Currently, the application of industrial robots is rapidly increasing, with a focus on welding, palletizing, and painting, while the application of robots in bending processes is relatively limited. However, sheet metal bending is a high-demand task that involves certain risks and labor intensity. Therefore, the market prospects for robot bending are very promising, and there have been many successful cases both domestically and internationally. Currently, 40% to 50% of bending machines in sheet metal processing workshops in the European and American markets are equipped with robot automatic bending systems, indicating that bending automation is just beginning. In the next few years, the demand for bending robots is expected to increase sharply.
The bending workstation mainly consists of six processes: loading, unloading, centering, flipping, bending, and stacking.
1. Loading: Operators manually stack the sheets to be bent on the loading table. The loading table is equipped with sheet detection switches to prevent the robot from gripping the pallet after all the sheets have been bent.
2. Unloading: The robot moves to the loading position and uses an ultrasonic sensor mounted on the gripper to detect the height of the sheet. Based on the detection results, the robot automatically moves to the appropriate position to grab the sheet. After gripping the sheet, the thickness of the sheet is measured to avoid picking up multiple sheets at once, which could cause processing errors. Once the thickness measurement is completed, the robot prepares for centering.
3. Centering: The robot moves the product to the positioning table and places the sheet on the positioning table for precise alignment. After alignment, the sheet is gripped again in preparation for bending.

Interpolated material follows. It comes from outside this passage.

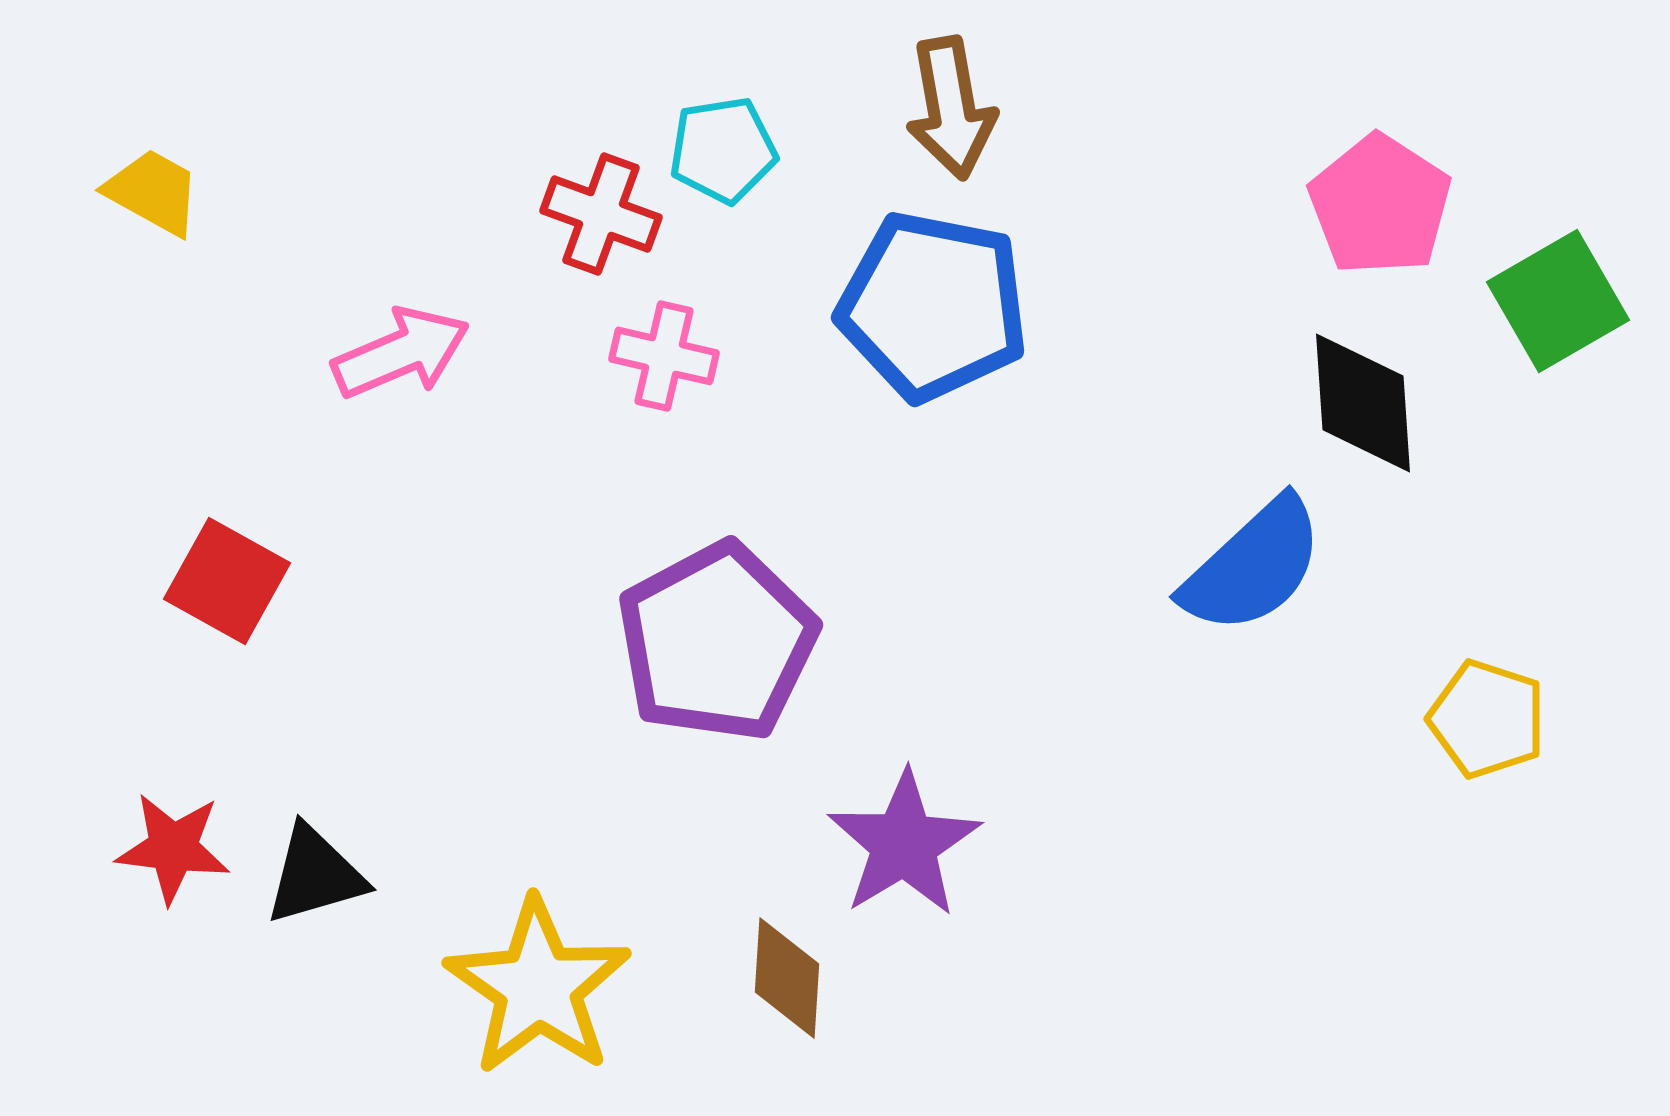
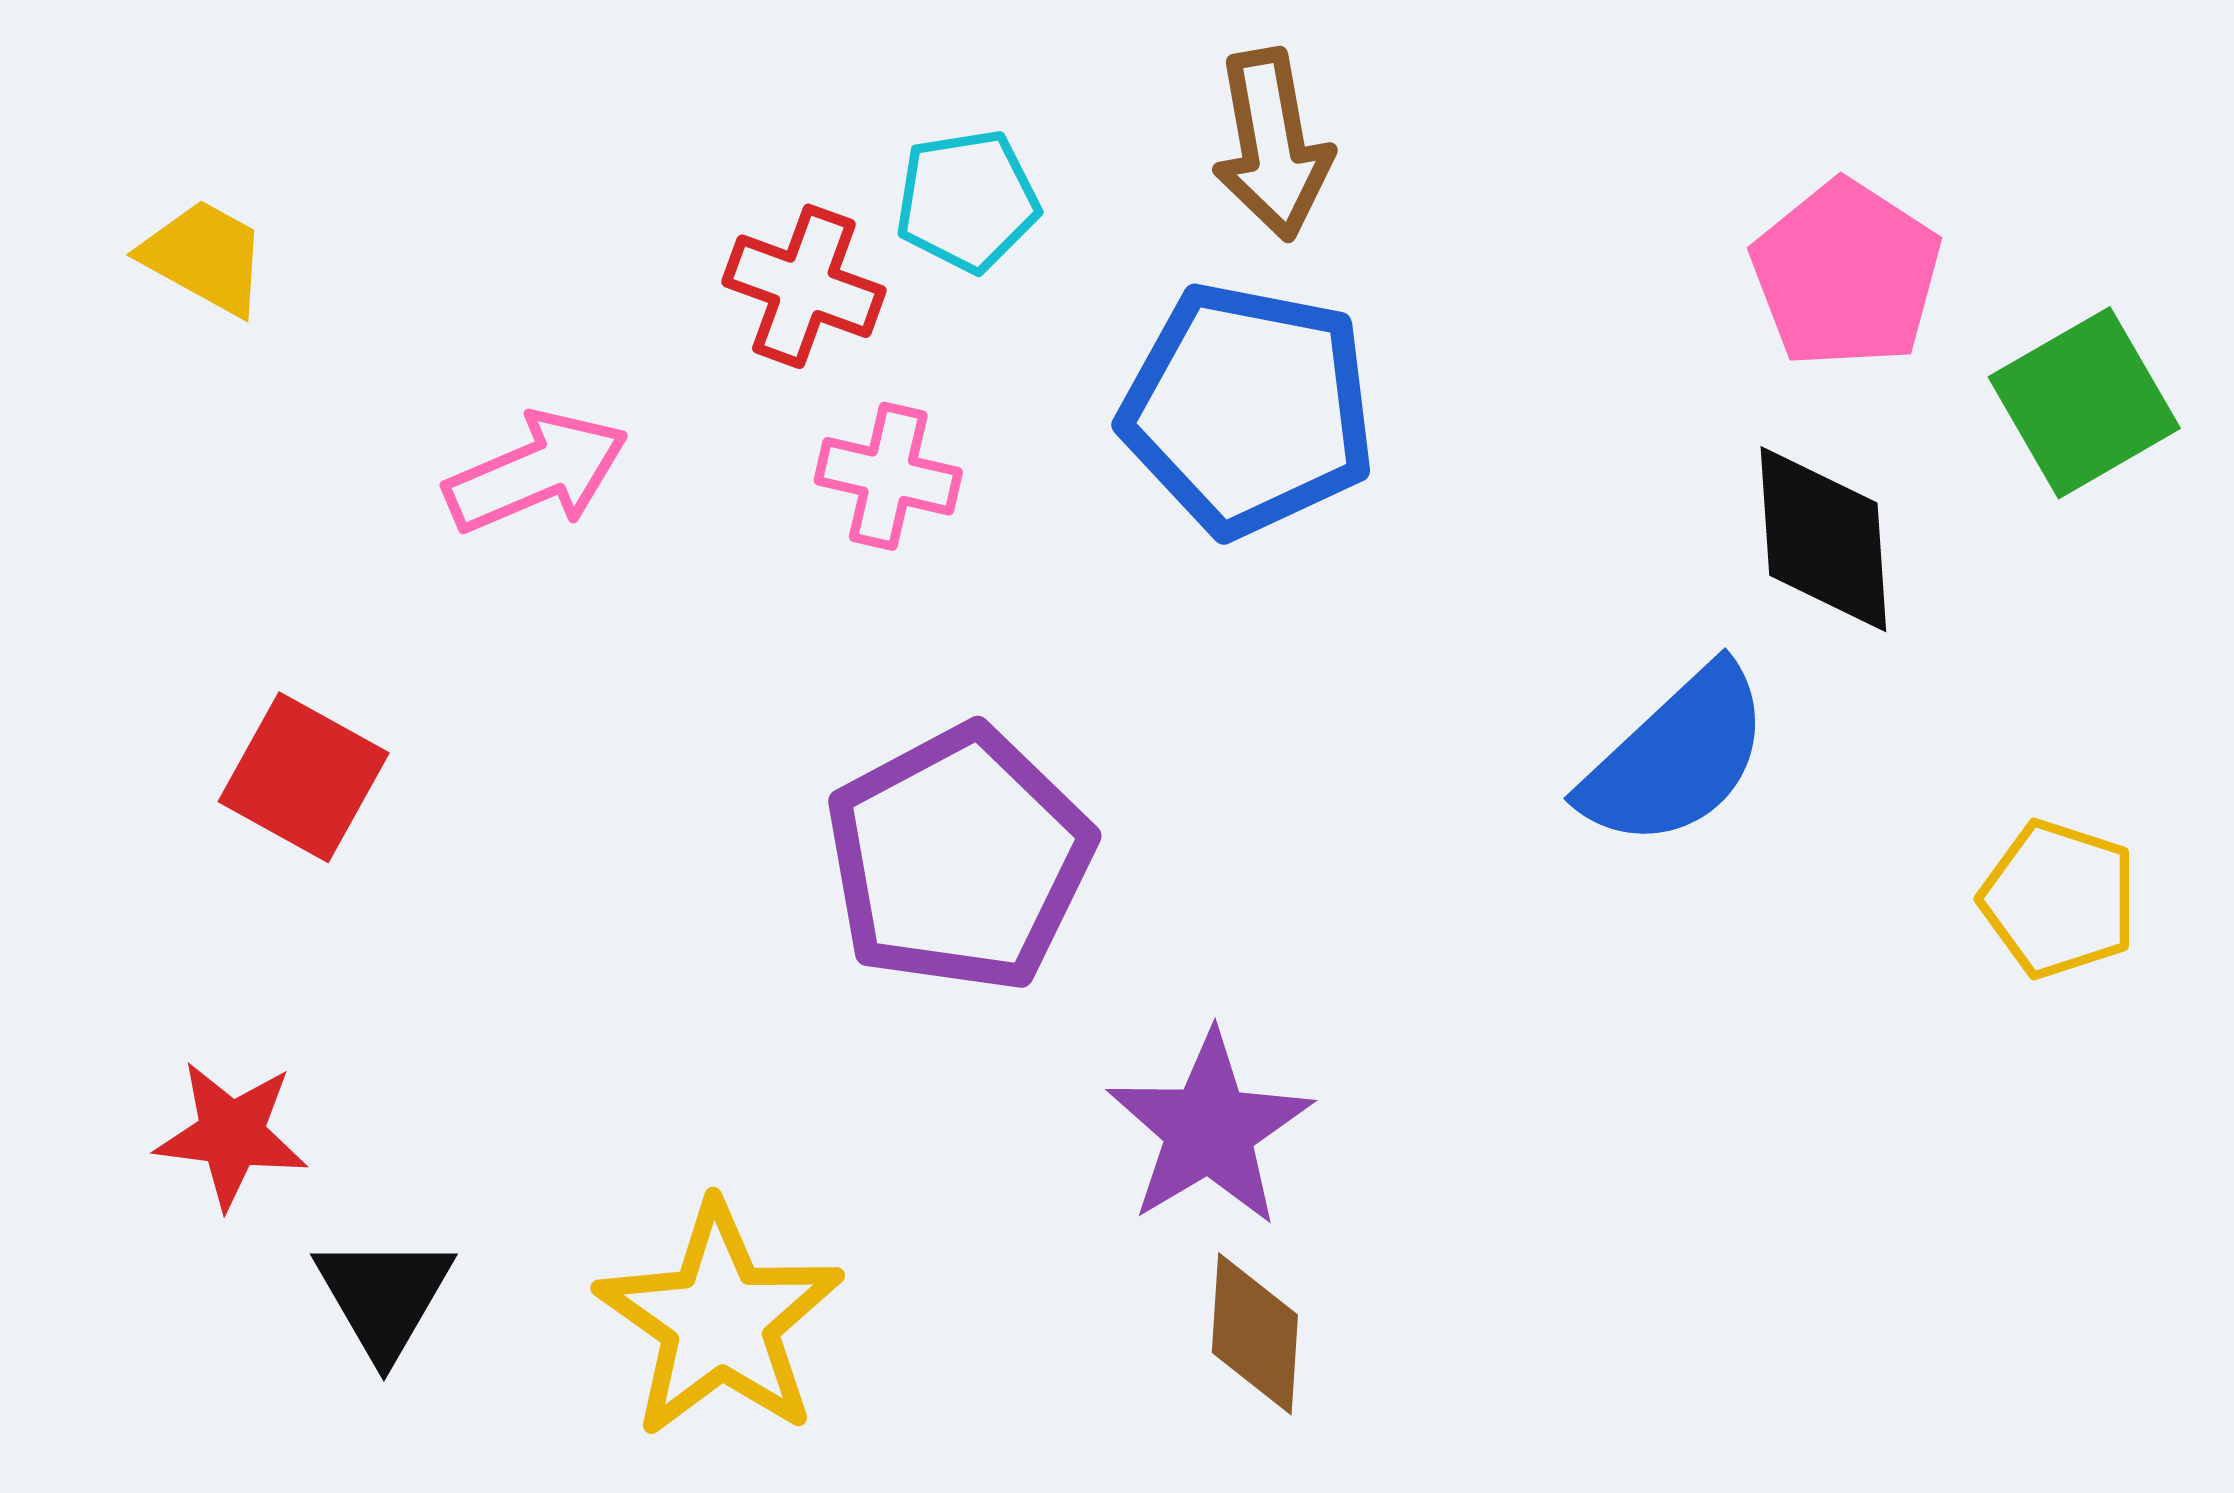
yellow pentagon: (1487, 719) -> (2059, 899), moved
black triangle: (315, 875) -> (384, 1296), moved, turned -44
brown diamond: (787, 978) -> (1255, 1334), moved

4. Flipping: Depending on the process requirements, a flipping frame may be used to flip the sheet. If necessary, the robot moves to the flipping frame position, places the sheet on the flipping frame, releases the product, and steps aside. Once the flipping is completed, the sheet is gripped again.
5. Bending: The robot moves to the bending machine position and places the sheet flat on the lower die of the bending machine. Precise positioning is achieved using a bending machine backgauge sensor. Once the positioning is completed, the robot sends a bending signal to the bending machine and coordinates with it to perform the bending operation. The robot determines whether to perform consecutive bends based on the need for additional bending. Bending is a critical step, and the challenge lies in the coordination between the robot and the bending machine, particularly in bending follow-up actions. When gripping or supporting the sheet during bending, the robot needs to follow a specific trajectory algorithm to perform arc-following motions and maintain a relatively fixed position relative to the sheet.
6. Stacking: The robot moves to the unloading table position. Depending on the formed workpiece, various stacking processes may be required, such as conventional matrix stacking, single or double-layer cross stacking, or positive and negative interlocking stacking.
6-axis or 7-axis robots are paired with 6+1 or (7+1, 8+1) axis electro-hydraulic servo-controlled CNC bending machines for fully automatic bending of metal sheets. These machines are equipped with accessories such as centering tables and flipping frames to meet the requirements of automatic bending.
Advantages of robot bending systems include labor savings, elimination of safety hazards, suitability for long continuous operations, and consistent workpiece precision.
Currently, whether it is a general standard 6-axis robot or a bending-specific robot with optimized arm reach or form, bending follow-up algorithms are needed at the lower level to support the bending process. The need for non-following bending is rare. Without good follow-up performance, poor trajectory tracking by the gripper or suction cup can cause deformation and wrinkles in the sheet, affecting the quality of the formed workpiece. Establishing an accurate robot bending follow-up motion model helps develop excellent trajectory tracking algorithms and achieve superior follow-up performance.